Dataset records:
((

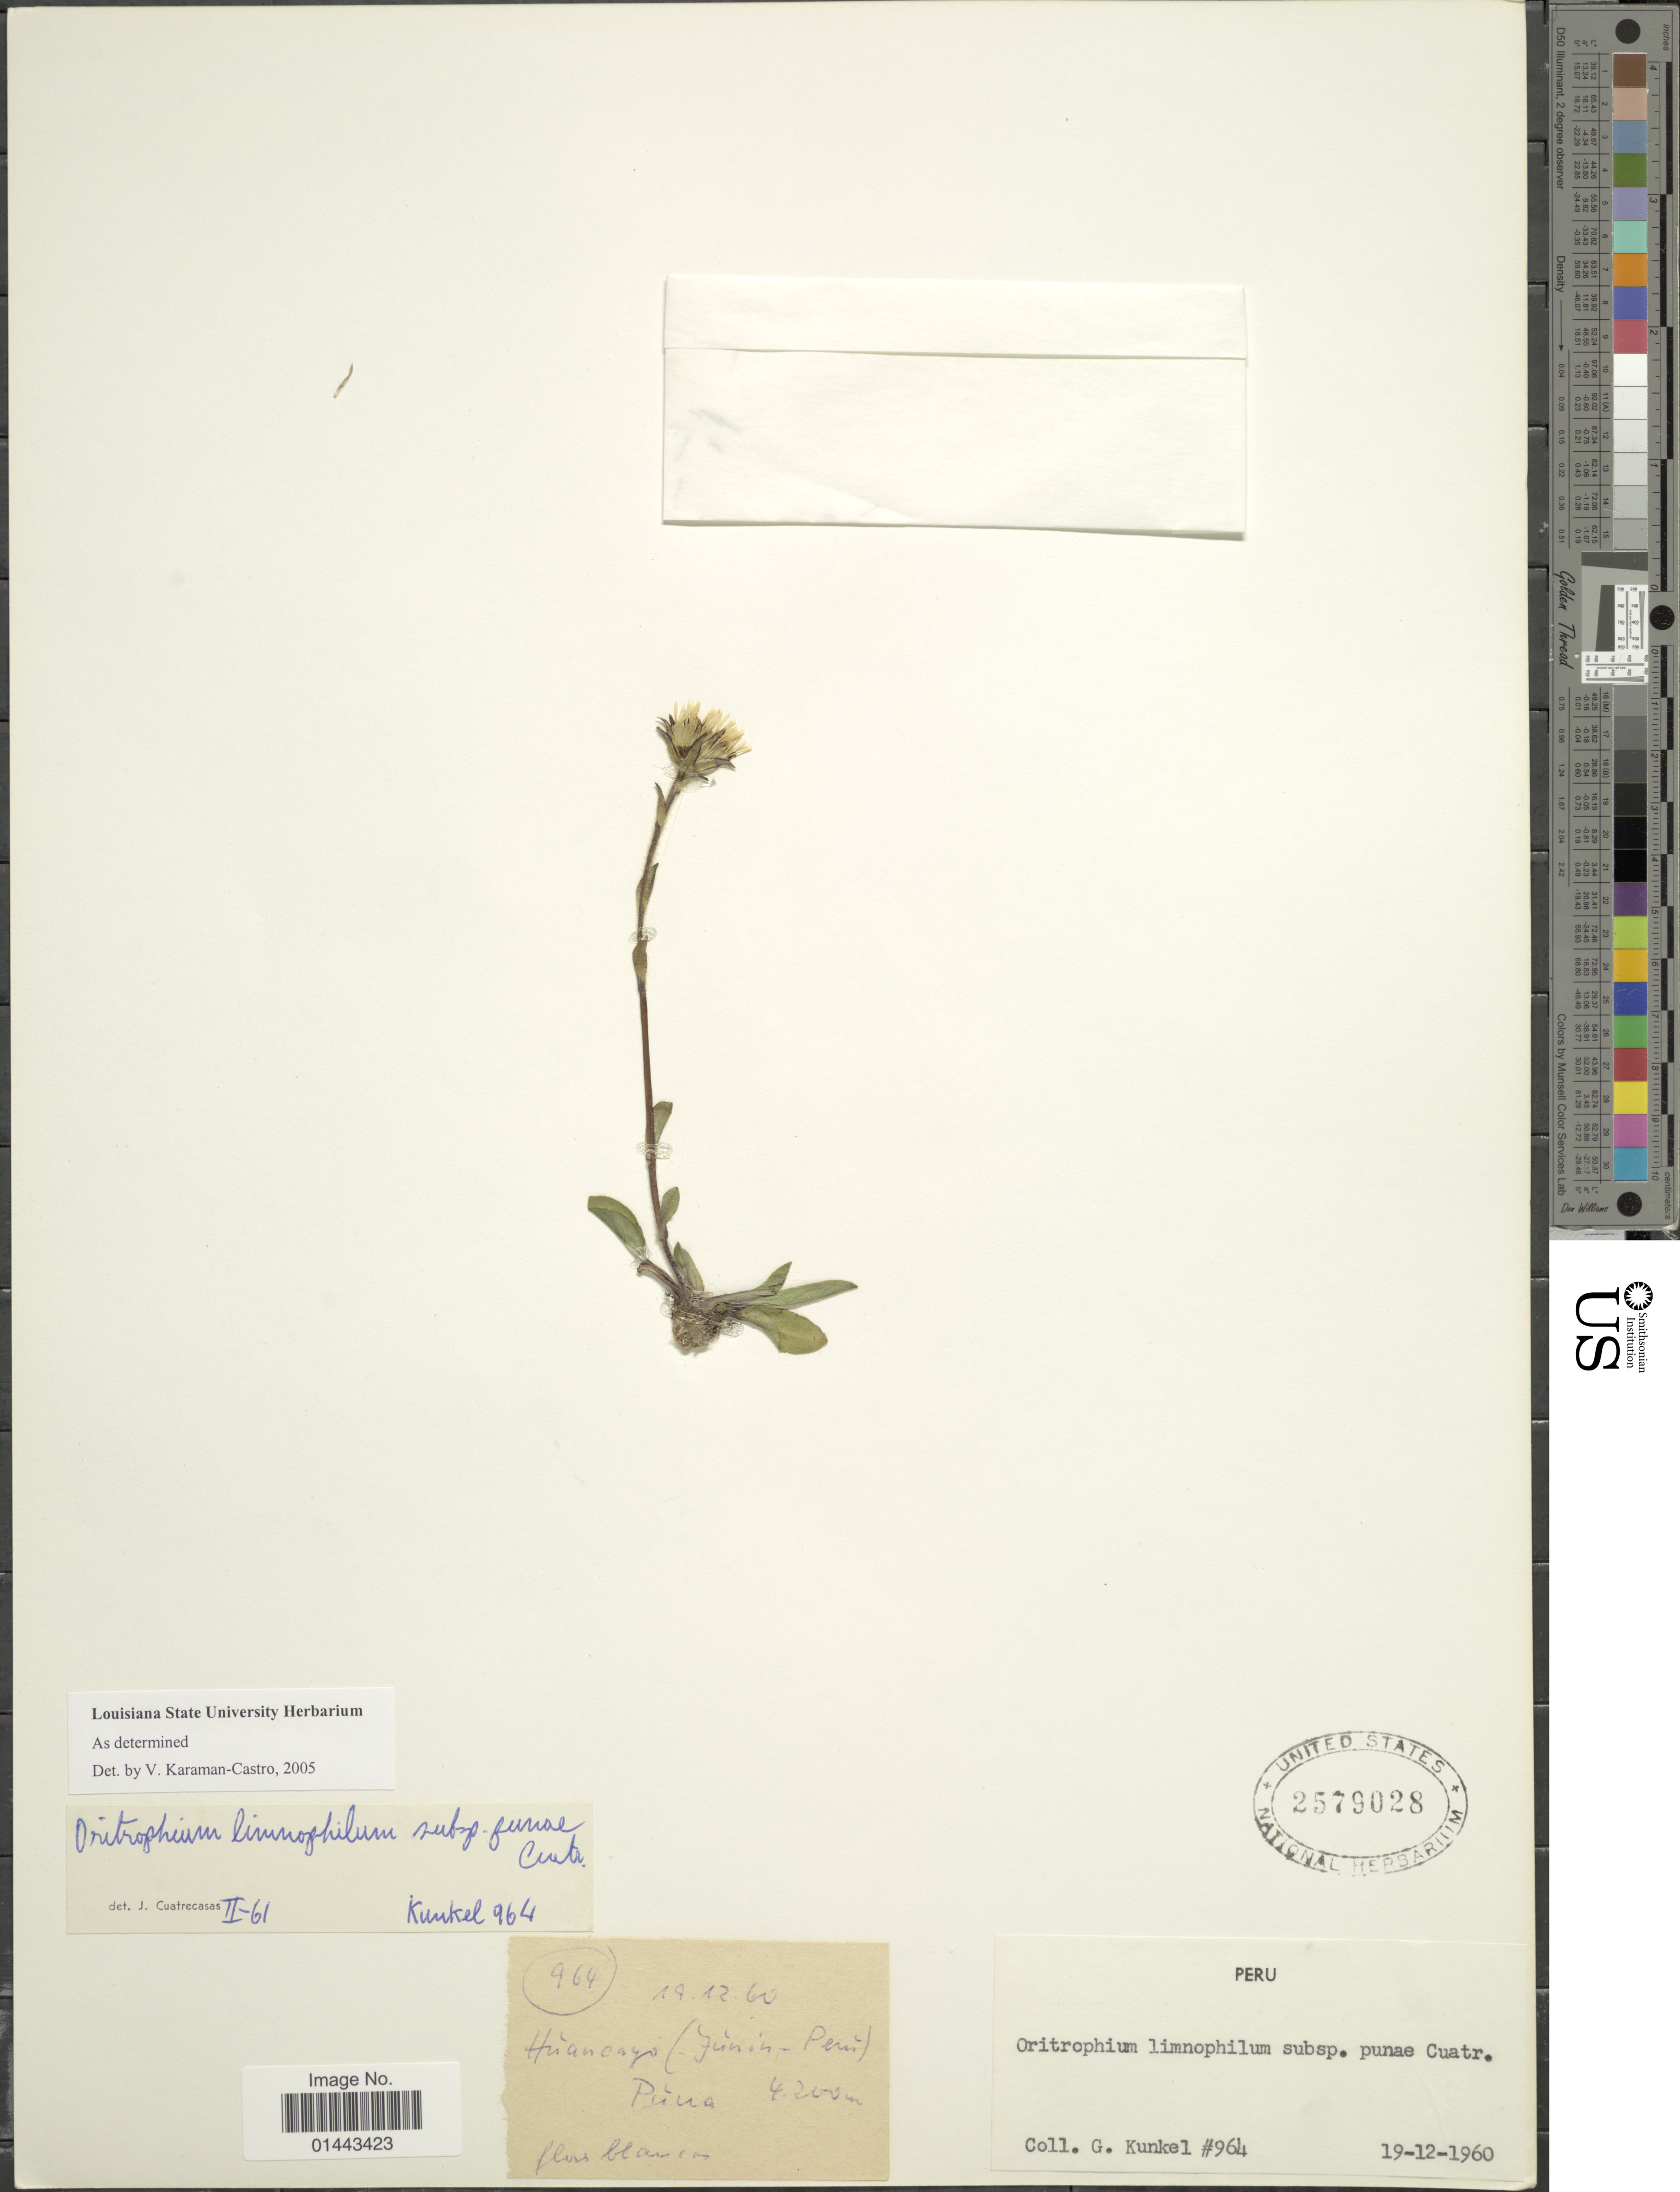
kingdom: Plantae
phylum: Tracheophyta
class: Magnoliopsida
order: Asterales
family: Asteraceae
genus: Oritrophium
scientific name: Oritrophium limnophilum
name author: (Sch. Bip.) Cuatrec.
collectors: G. Kunkel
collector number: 964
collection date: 1960-12-19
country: Peru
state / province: Junín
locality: Huancayo, Punã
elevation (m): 4200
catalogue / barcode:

))

> Exercise prompt
Turn everything from the line containing "name author: (Sch. Bip.) Cuatrec." down to the end of the records into a numbered list. Leave out any blank lines.

> Solution for this exercise
1. name author: (Sch. Bip.) Cuatrec.
2. collectors: G. Kunkel
3. collector number: 964
4. collection date: 1960-12-19
5. country: Peru
6. state / province: Junín
7. locality: Huancayo, Punã
8. elevation (m): 4200
9. catalogue / barcode:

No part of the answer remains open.